郭壶公又笑了起来:“都用那么多食脑虫对付你了,你觉得咱们还有必要,还有可能再谈下去吗?小子啊,你给我挺清楚、郭天劫乃是郭氏一族史上最杰出的人物之一,死在他手下的人不计其数,我们是不会向任何人道歉的。永远不会……”
郭壶公这番话打消了我心中和平解决的念想,看来只有暴力解决了。我吆喝两声,五行尸快速跳跃,站在前面,摆成了阵法,随时都可以扑上去。
郭壶公道:“麻先生既是从苗疆过来,肯定带有厉害的蛊虫,你又自称苗疆虫王,那我要试一试你蛊虫的厉害,不知你可有这么胆气。”
我眉毛一挑,看着郭壶公的气势,一切都信心满满。
陈思走过来,小声道:“萧寒,那郭壶公腰间挂着的铜壶,和我爷爷的样式很相近,应该是一种盛装虫子的器皿,里面可能有厉害的虫子,你最好小心一些。”
我小声道:“陈思,我清楚,用金蚕蛊出动,想来也不会有什么大问题。他如此嚣张,若我不上前,他势必要说茶花峒的蛊虫不过如此之类的话,传到老姑耳中,老姑也会难过的。”
郭壶公嘲讽道:“麻先生方才一怒为红颜,令老夫着实佩服。莫非这会看红颜安好,不敢上前了。”
我随即大声应道:“你这鼠目寸光的败类,我今日就上前,让你瞧瞧我苗疆第一神蛊虫金蚕的厉害。你腰间的铜壶里装着的虫子,最好是厉害一点,不然的话,我会很失望的。”
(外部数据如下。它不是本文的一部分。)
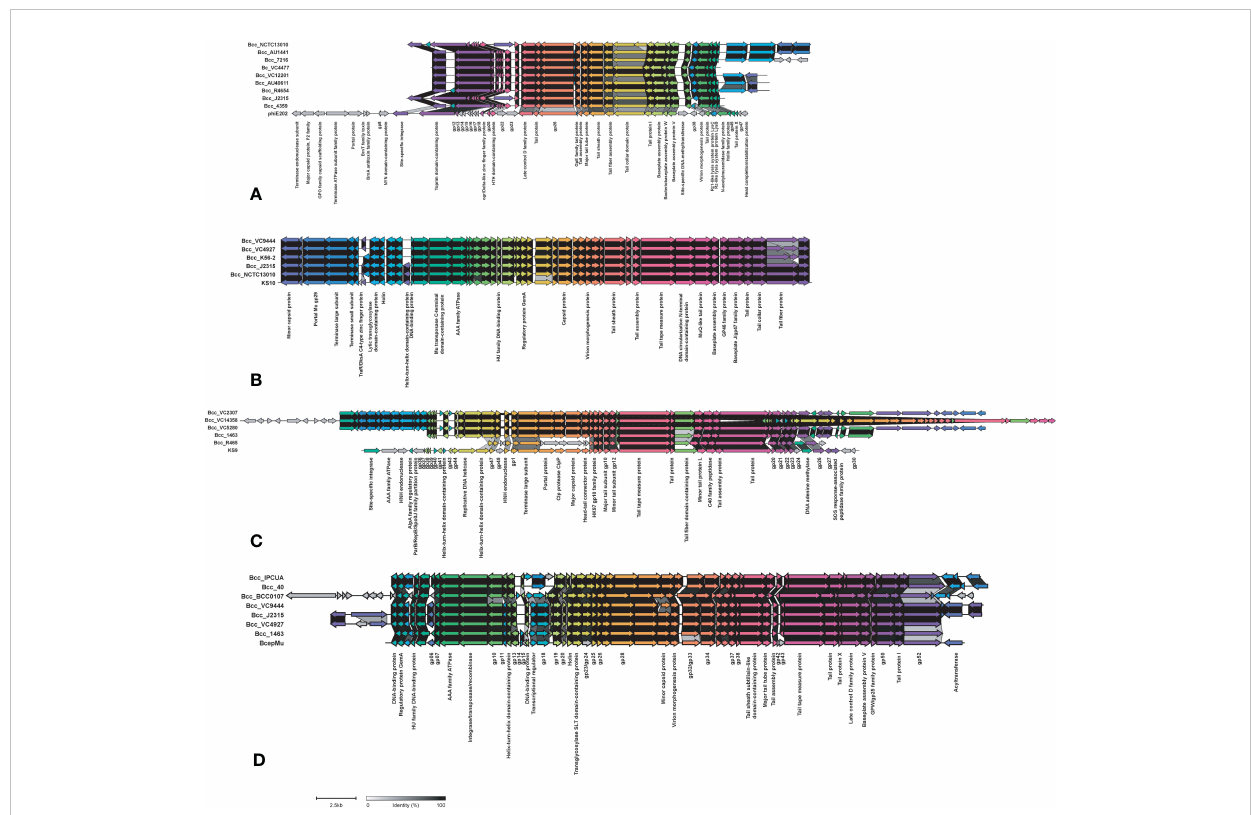
FIGURE 7 Comparison of phages phiE202 (A) , KS10 (B) , KS9 (C) , and BcepMu (D) between CC31 isolates across clades. The colored arrowed boxes and labels below boxes represent genes and gene product respectively. Connecting links between genes represent percent identity. The unlabeled arrows represent hypothetical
郭壶公眉毛微微一挑,看起来有些惊讶,很快恢复自然:“好好,看来还有点真本领,知道我铜壶里装着的虫子不简单。麻先生,说实话,如果不是金蚕蛊,而是一般的虫子,我也不会用我铜壶里的虫子。”
我心中隐隐一惊,金蚕蛊的威名传遍大江南北,郭壶公也不是没有见识的人,如此信心满满,难道说他铜壶里的虫子,真的可以对付金蚕蛊吗。
事情到了这个田地,不试一试,又怎么能知道最终的结果呢。郭壶公如此嚣张,非要让他尝尝金蚕蛊的厉害。
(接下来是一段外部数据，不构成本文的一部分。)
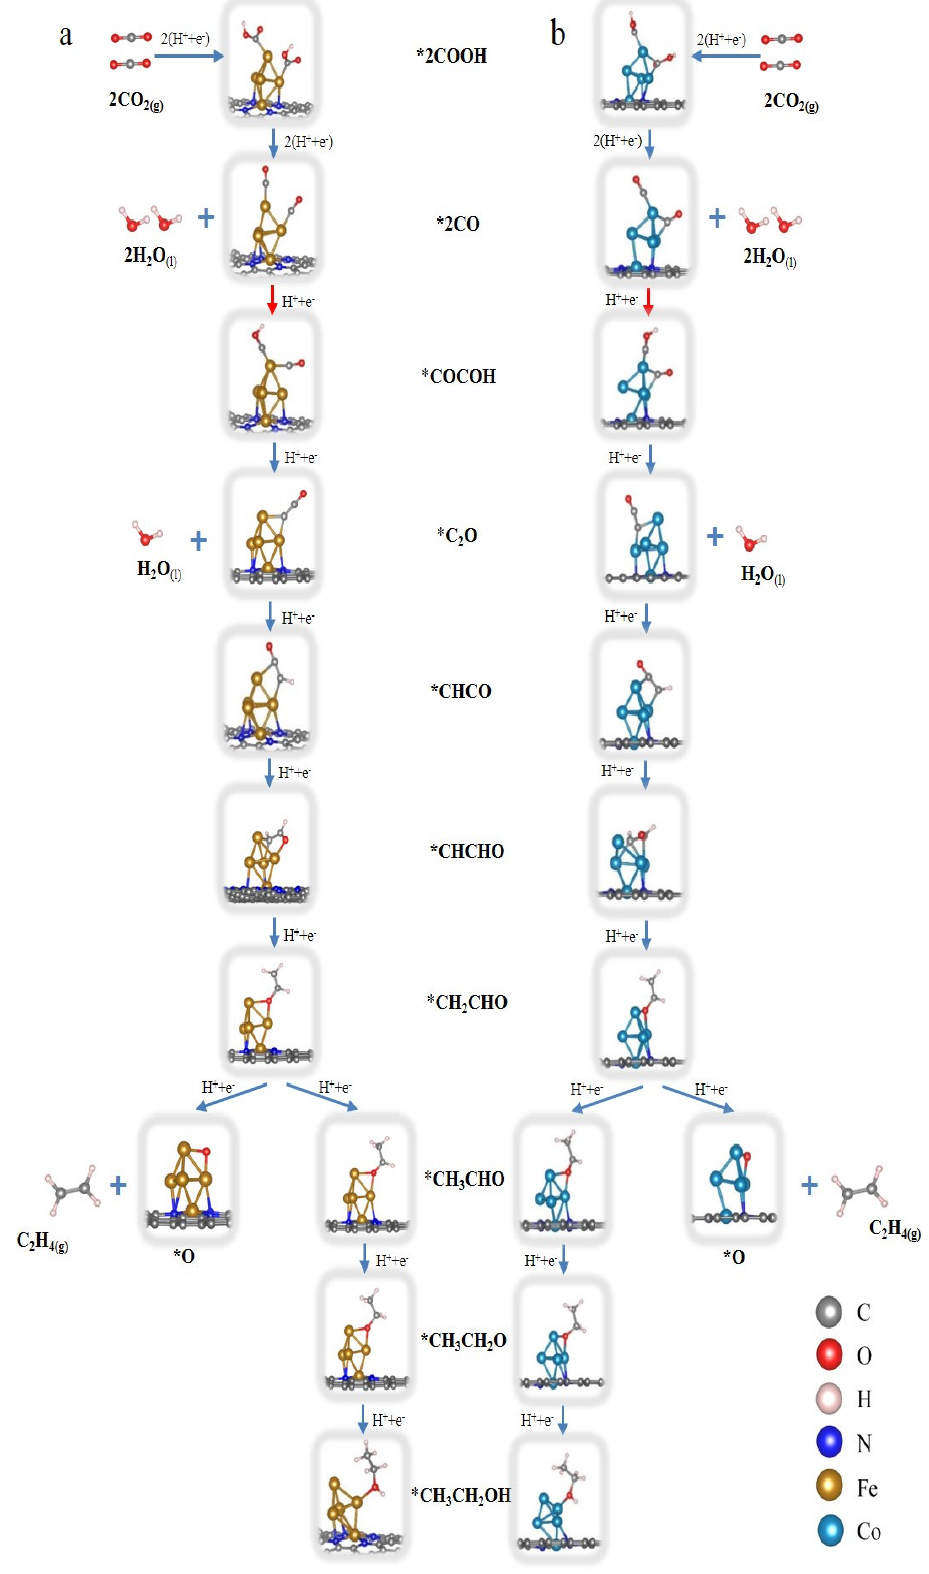
Figure 3. Optimized structures of intermediate Fe 5 -NC ( a ) and Co 5 -NC catalysts ( b ) during the CO 2 RR process.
我道:“既然这样,那咱们就上前两步,试一试彼此的虫子。我希望咱们动手的时候,你的子孙们不要乱动,那些退去的食脑虫,也不要再放出来丢人现眼了。”
郭壶公笑道:“当然。”随即对四周散布的郭家子弟喊道:“斗虫未分胜负之前,尔等休要妄动,省得丢了卿卿的性命。”肩头上瘦皮猴也唧唧怪叫。
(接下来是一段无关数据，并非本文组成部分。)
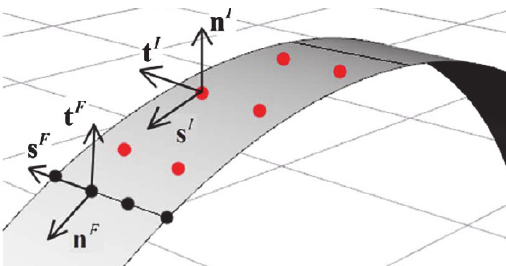
Figure 5: FRP-masonry interface and local reference system.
我二人走上前,距离三米距离停住了脚步。瘦皮猴叽叽叽地乱叫,猛地从郭壶公的肩膀上跳了过来,速度极快,来势汹汹,如同一道闪电一般。
我嘴角微微翘起:“死猴子,你以为小爷好欺负吗?”这瘦皮猴扑来的瞬间,我后退一步,迎面就掐住了它的脖子,用力捏紧,瘦皮猴四肢挥动,疯狂地抓着。
瘦皮猴龇牙咧嘴,双眼通红地看着我,更奇怪的是它的身上沾满了尸气,瞬间腐蚀了我的双手。我右掌彻底变黑了,有一股微微的麻木刺痛感。
好在寻常尸气根本伤不了我,一只瘦皮猴就像杀死我,那是不可能的。我道:“死猴子,既然你身上有尸气,那么我把你变成真正的死猴子,到时候会自己产生尸气的。”
我手上力气加大,咔地一声,捏碎瘦皮猴脖子出的骨头。
“不要……”郭壶公眼睑一跳,“你这是自寻死路,看来没必要对你心慈手软了。”
我冷笑一声:“你自家咬人的猴子不看好,胡乱伤人,我好心替你教训,没收你钱,是给你面子的。以后出去玩,找跟绳子系好你的这些宠物,别到时候还怪别人,老东西。”我顺势一甩,便把瘦皮猴的尸气丢给了郭壶公。